MLB to Program Intentional Mistakes Into Robot Umpires to Appease Union
Major League Baseball announced the full-time rollout of the Automated Ball-Strike system for the 2026 season. Not everyone is happy so far, and following a fierce labor dispute with the umpires’ union, the league reached a historic compromise to ensure the preservation of the game’s traditional fabric. The new robot umpires will start to be intentionally programmed to make mistakes.
According to the agreement, the ABS technology will flawlessly track every pitch within a millimeter of accuracy, compute the exact dimensions of the strike zone, and then purposely make the wrong call at a rate mirroring the current human officials.

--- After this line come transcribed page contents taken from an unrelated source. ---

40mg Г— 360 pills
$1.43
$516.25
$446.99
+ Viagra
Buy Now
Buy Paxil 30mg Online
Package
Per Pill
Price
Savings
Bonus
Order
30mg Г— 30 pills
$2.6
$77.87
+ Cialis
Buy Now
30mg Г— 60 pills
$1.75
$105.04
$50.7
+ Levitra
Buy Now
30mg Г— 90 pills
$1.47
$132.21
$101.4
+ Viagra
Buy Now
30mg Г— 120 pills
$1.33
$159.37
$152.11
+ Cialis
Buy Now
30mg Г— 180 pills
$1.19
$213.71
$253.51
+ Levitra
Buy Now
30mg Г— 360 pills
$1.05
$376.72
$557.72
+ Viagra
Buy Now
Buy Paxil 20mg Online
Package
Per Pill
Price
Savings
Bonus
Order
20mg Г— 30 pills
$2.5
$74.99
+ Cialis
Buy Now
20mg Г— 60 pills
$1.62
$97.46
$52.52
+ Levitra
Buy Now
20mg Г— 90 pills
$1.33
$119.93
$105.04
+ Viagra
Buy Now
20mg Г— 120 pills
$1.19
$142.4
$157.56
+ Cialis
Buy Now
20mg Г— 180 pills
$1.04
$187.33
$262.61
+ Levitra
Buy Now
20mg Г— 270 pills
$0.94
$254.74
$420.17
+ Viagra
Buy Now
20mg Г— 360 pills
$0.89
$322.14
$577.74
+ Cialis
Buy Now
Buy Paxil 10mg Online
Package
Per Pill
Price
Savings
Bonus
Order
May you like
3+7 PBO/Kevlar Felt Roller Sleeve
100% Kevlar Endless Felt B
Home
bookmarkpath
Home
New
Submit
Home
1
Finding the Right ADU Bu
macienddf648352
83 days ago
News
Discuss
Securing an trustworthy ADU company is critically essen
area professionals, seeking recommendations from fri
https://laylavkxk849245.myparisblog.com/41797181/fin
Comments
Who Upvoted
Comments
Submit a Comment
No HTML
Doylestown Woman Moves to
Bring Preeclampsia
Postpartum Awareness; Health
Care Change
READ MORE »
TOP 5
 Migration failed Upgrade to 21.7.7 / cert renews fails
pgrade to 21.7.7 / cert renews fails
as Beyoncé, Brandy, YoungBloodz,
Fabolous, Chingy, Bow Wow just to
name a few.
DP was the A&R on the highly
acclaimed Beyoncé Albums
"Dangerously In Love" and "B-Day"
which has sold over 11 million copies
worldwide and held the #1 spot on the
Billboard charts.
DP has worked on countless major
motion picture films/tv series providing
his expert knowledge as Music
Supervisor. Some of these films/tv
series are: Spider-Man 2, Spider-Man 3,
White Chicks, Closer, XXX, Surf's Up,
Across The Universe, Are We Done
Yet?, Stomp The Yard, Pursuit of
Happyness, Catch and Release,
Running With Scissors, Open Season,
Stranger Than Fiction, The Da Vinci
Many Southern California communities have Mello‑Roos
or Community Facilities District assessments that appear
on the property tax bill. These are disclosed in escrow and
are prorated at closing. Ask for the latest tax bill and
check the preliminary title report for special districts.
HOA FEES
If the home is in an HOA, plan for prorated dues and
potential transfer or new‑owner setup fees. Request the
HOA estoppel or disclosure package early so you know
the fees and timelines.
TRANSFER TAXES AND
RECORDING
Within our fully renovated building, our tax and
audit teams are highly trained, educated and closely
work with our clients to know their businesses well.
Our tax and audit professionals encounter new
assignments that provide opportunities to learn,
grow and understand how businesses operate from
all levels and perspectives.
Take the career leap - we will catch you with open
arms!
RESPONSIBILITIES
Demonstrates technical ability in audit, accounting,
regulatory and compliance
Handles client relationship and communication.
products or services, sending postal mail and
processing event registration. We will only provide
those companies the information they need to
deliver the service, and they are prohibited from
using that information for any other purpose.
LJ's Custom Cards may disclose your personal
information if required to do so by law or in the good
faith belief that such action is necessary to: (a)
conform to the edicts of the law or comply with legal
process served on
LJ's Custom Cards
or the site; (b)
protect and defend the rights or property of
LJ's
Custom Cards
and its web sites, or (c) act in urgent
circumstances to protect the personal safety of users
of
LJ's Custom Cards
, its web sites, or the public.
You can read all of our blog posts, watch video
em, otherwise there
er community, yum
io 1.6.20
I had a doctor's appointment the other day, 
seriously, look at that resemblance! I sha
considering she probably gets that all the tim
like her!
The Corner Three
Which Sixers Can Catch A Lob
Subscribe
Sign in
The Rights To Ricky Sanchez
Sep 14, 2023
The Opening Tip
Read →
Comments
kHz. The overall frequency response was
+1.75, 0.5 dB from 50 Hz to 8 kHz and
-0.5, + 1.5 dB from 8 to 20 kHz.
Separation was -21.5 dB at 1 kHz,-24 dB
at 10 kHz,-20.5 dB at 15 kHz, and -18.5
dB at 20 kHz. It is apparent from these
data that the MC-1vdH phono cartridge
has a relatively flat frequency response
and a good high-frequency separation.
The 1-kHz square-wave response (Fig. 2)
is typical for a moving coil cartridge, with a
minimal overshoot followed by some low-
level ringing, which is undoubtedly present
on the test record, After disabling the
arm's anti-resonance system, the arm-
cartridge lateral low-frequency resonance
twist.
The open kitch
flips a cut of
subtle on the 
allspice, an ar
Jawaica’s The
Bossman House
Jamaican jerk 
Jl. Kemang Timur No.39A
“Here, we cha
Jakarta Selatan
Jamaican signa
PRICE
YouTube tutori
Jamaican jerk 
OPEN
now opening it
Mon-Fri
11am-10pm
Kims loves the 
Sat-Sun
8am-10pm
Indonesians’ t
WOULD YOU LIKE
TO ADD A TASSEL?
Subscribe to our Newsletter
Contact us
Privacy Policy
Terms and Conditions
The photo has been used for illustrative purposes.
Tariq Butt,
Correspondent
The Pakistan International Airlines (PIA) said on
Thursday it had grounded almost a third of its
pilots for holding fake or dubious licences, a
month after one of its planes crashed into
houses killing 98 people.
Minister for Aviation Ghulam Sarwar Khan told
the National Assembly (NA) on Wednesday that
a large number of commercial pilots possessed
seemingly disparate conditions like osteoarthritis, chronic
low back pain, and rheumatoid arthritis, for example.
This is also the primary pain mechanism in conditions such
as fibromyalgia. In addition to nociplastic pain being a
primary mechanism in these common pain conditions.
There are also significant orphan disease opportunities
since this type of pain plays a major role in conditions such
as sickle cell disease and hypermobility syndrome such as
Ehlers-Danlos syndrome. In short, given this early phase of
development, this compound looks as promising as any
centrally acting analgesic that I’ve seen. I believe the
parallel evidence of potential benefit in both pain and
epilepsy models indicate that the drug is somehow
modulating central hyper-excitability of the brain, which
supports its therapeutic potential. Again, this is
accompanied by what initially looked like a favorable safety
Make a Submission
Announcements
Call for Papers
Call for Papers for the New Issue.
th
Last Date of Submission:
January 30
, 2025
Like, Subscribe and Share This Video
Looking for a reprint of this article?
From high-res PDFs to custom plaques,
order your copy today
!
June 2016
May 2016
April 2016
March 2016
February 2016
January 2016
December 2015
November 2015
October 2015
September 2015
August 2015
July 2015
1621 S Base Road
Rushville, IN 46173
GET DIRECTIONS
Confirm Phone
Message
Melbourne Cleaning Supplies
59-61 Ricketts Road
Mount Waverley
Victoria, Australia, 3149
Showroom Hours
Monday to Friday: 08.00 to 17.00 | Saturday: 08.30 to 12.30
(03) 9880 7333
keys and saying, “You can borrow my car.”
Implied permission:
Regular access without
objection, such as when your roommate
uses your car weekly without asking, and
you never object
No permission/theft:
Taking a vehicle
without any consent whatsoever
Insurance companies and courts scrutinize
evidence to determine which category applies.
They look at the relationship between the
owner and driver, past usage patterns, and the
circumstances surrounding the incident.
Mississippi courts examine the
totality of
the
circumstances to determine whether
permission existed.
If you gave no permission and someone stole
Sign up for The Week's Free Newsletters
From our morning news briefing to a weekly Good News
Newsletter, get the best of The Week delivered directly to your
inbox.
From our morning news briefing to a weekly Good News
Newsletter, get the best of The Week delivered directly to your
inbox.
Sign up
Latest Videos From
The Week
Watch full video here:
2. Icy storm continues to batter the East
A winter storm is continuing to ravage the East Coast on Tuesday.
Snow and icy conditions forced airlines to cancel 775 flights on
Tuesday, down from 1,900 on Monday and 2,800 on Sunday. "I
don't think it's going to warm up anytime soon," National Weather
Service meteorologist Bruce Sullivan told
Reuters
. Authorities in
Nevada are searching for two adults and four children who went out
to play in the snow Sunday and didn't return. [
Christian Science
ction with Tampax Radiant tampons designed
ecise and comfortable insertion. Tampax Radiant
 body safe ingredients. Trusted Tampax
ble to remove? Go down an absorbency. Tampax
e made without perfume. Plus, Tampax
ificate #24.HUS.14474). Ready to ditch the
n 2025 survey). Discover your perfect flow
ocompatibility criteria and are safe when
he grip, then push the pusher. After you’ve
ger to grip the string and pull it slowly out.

“We realized that perfection is detrimental to the spirit of baseball,” MLB Commissioner Rob Manfred stated. “Fans and managers need something to yell at. By introducing algorithmic incompetence, we are keeping the human element of blinding frustration alive and well.”
The programmed mistakes will not be uniform. Instead, the robots will download specific software profiles based on legacy umpires. Some profiles will feature a nearly perfect accuracy rate with only occasional, forgivable lapses. Other profiles will be programmed to have “bad days,” where the digital strike zone randomly expands into the opposing batter’s box during high-leverage situations.
To satisfy the most senior members of the union, the league confirmed the inclusion of the “CB Bucknor Profile.” When this setting is activated, the ABS system will operate with a mandated error rate of 75 percent. The robot will aggressively ring up batters on pitches that hit the dirt and stubbornly refuse to call strikes thrown directly down the middle of the plate.
The umpires’ union released a statement praising the agreement, noting that the technological flaws guarantee that managers will still be ejected for screaming at a piece of software that actively knows it is wrong but refuses to overturn the call.